Available data section start
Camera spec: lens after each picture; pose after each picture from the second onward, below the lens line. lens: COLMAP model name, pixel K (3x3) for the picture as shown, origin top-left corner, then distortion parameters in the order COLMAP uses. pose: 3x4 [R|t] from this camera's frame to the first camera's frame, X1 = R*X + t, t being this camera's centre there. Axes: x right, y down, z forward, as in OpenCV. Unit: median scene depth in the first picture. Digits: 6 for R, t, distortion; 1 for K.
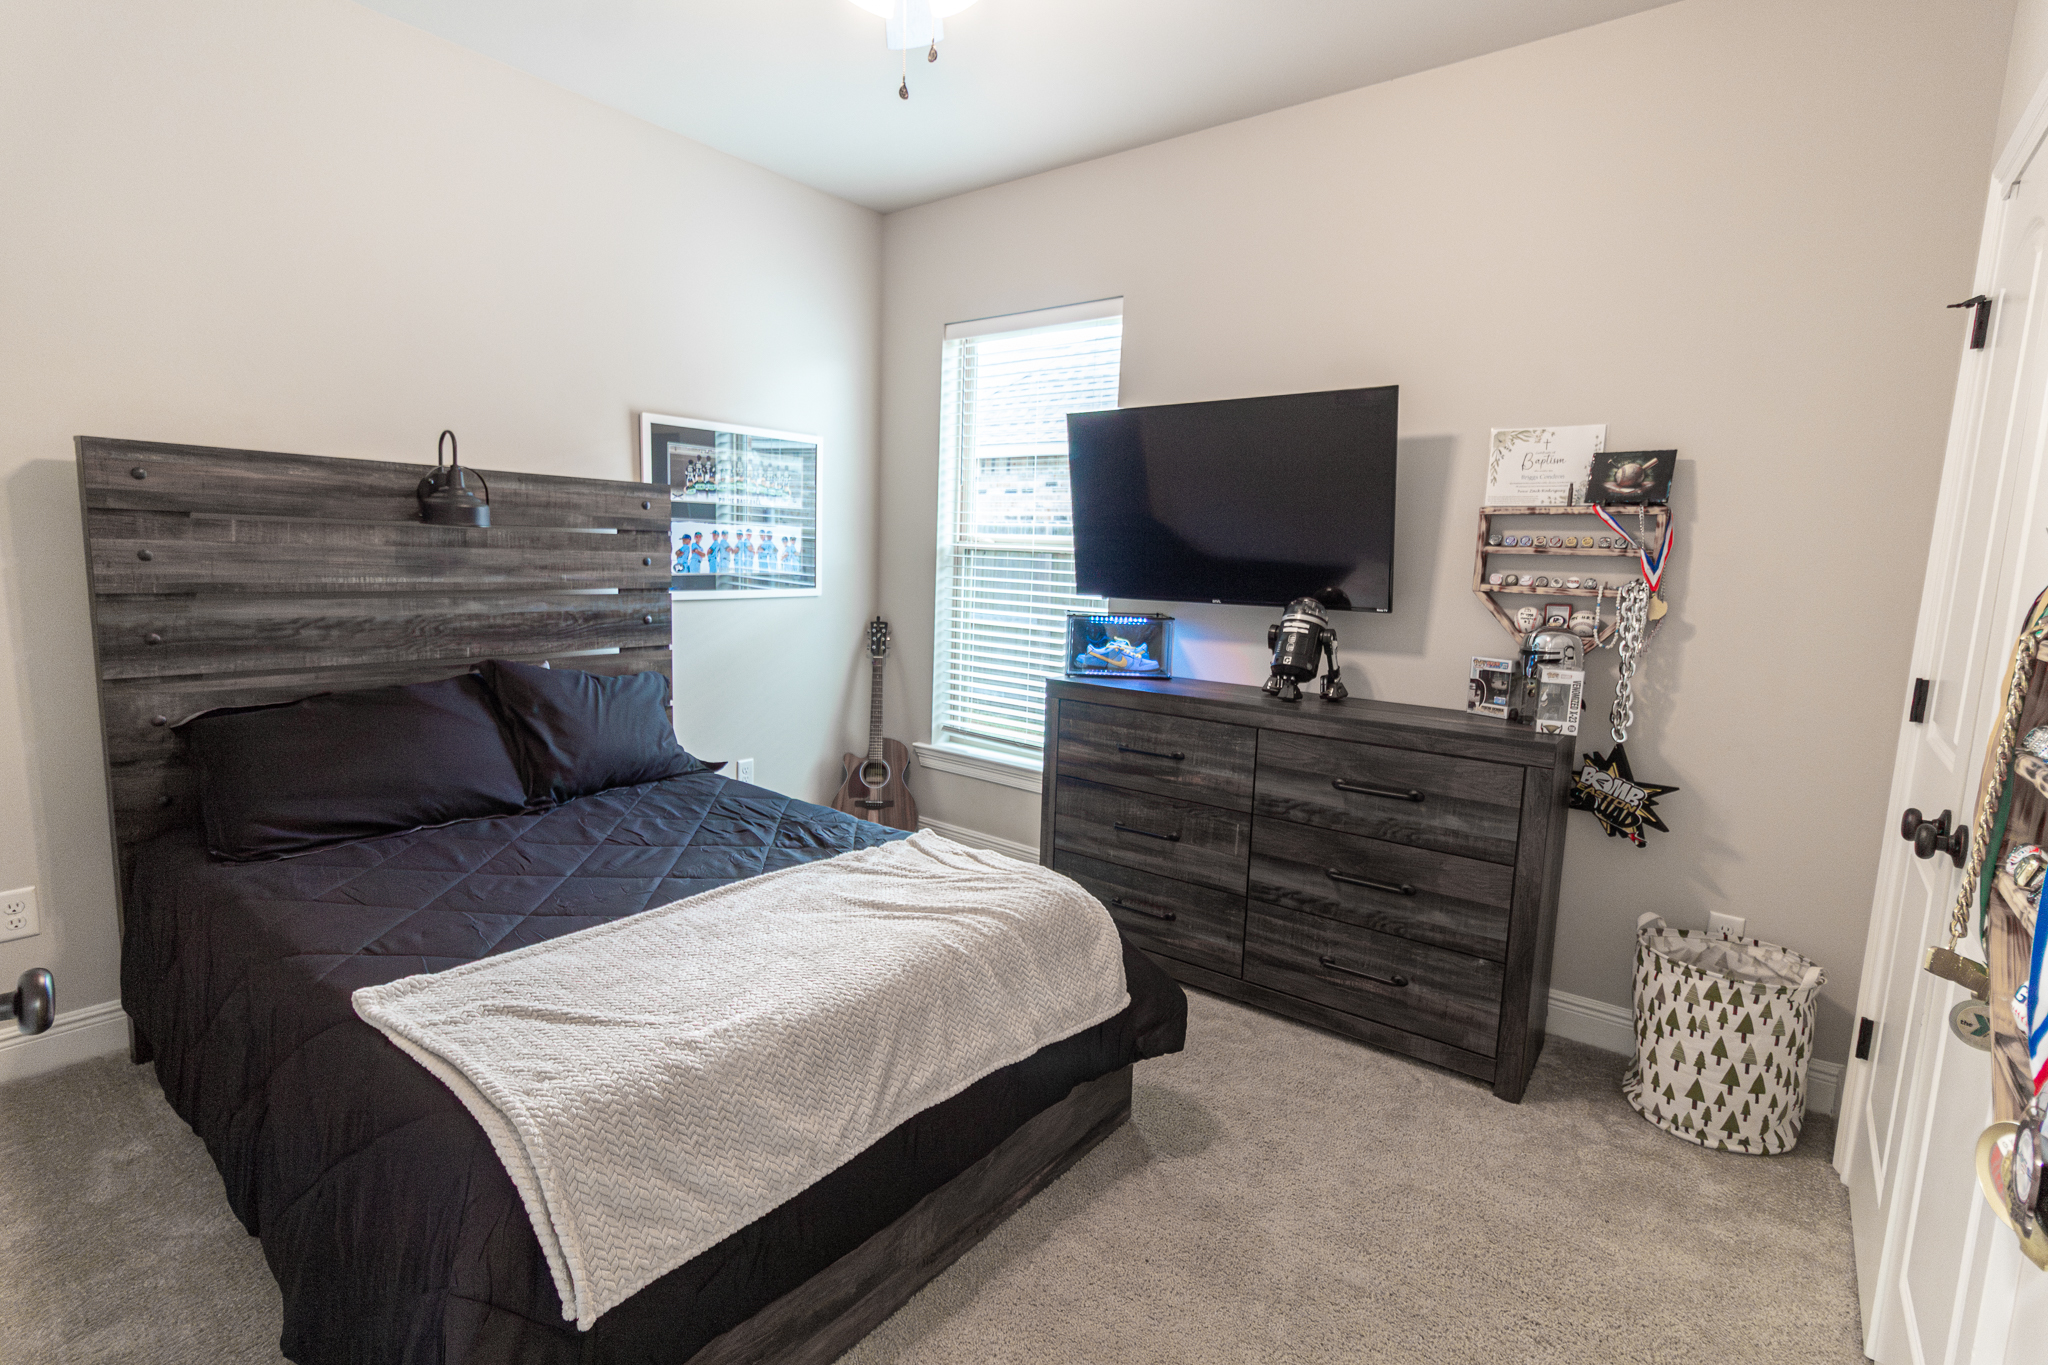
lens RADIAL K [[949.3, 0, 1033.1], [0, 949.3, 674.4], [0, 0, 1]] dist [0.002816, 0.000998]
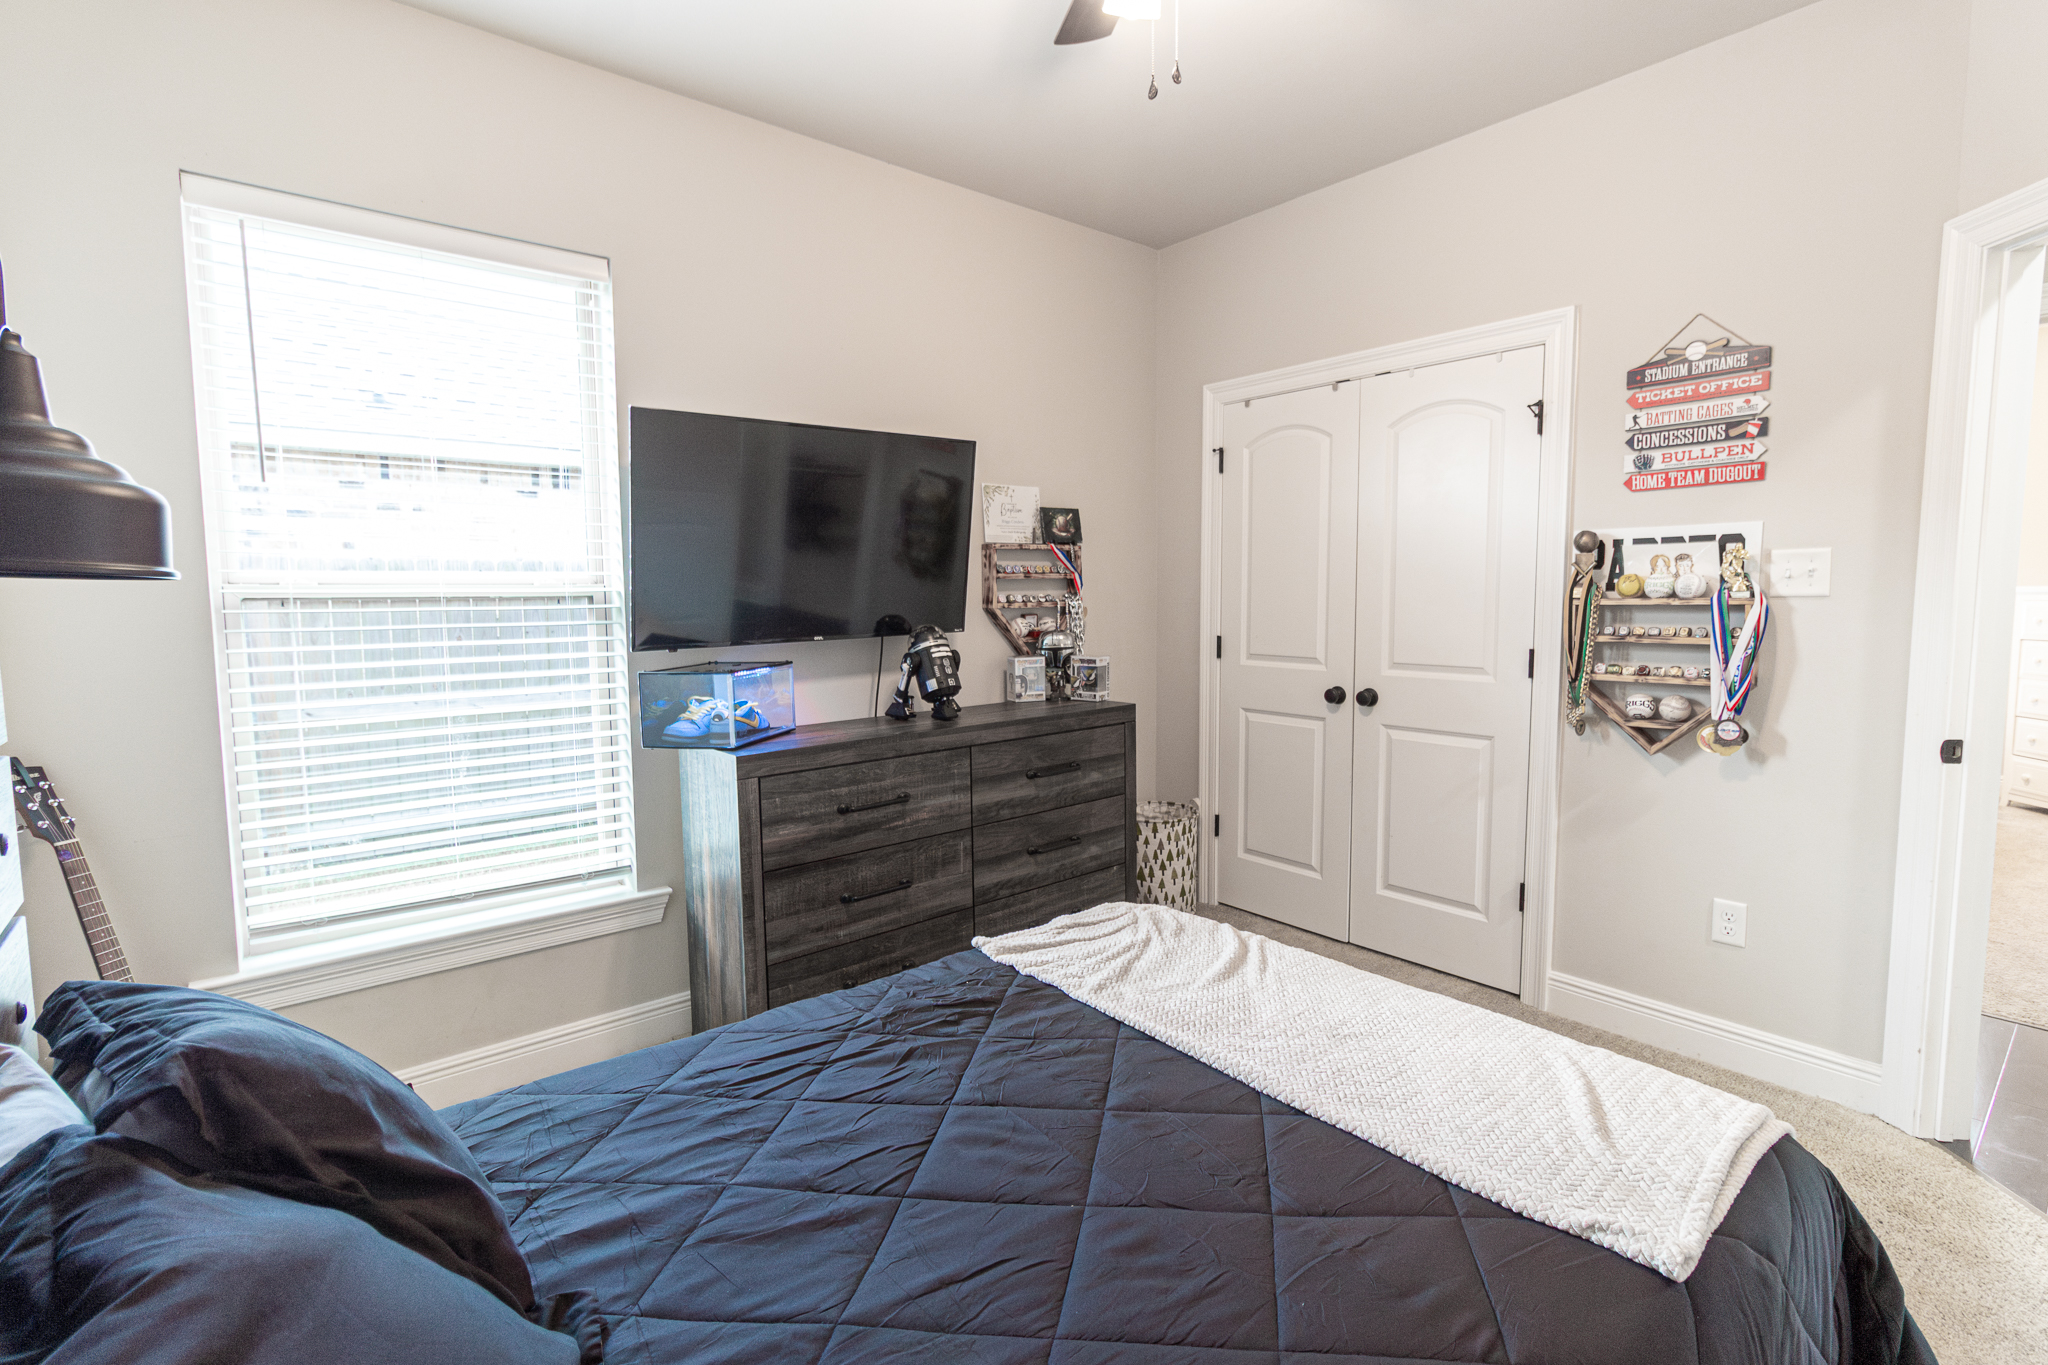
lens RADIAL K [[970.0, 0, 996.9], [0, 970.0, 667.7], [0, 0, 1]] dist [-0.001693, 0.000137]
pose [[0.217672, -0.115914, 0.969114, -0.860960], [0.146080, 0.985608, 0.085076, -0.127849], [-0.965028, 0.123049, 0.231472, 0.750656]]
Available data section end
- [Task goal] All of the data is to be transcribed exactly, with images omitted.

- [Finished task]
Camera spec: lens after each picture; pose after each picture from the second onward, below the lens line. lens: COLMAP model name, pixel K (3x3) for the picture as shown, origin top-left corner, then distortion parameters in the order COLMAP uses. pose: 3x4 [R|t] from this camera's frame to the first camera's frame, X1 = R*X + t, t being this camera's centre there. Axes: x right, y down, z forward, as in OpenCV. Unit: median scene depth in the first picture. Digits: 6 for R, t, distortion; 1 for K.
lens RADIAL K [[949.3, 0, 1033.1], [0, 949.3, 674.4], [0, 0, 1]] dist [0.002816, 0.000998]
lens RADIAL K [[970.0, 0, 996.9], [0, 970.0, 667.7], [0, 0, 1]] dist [-0.001693, 0.000137]
pose [[0.217672, -0.115914, 0.969114, -0.860960], [0.146080, 0.985608, 0.085076, -0.127849], [-0.965028, 0.123049, 0.231472, 0.750656]]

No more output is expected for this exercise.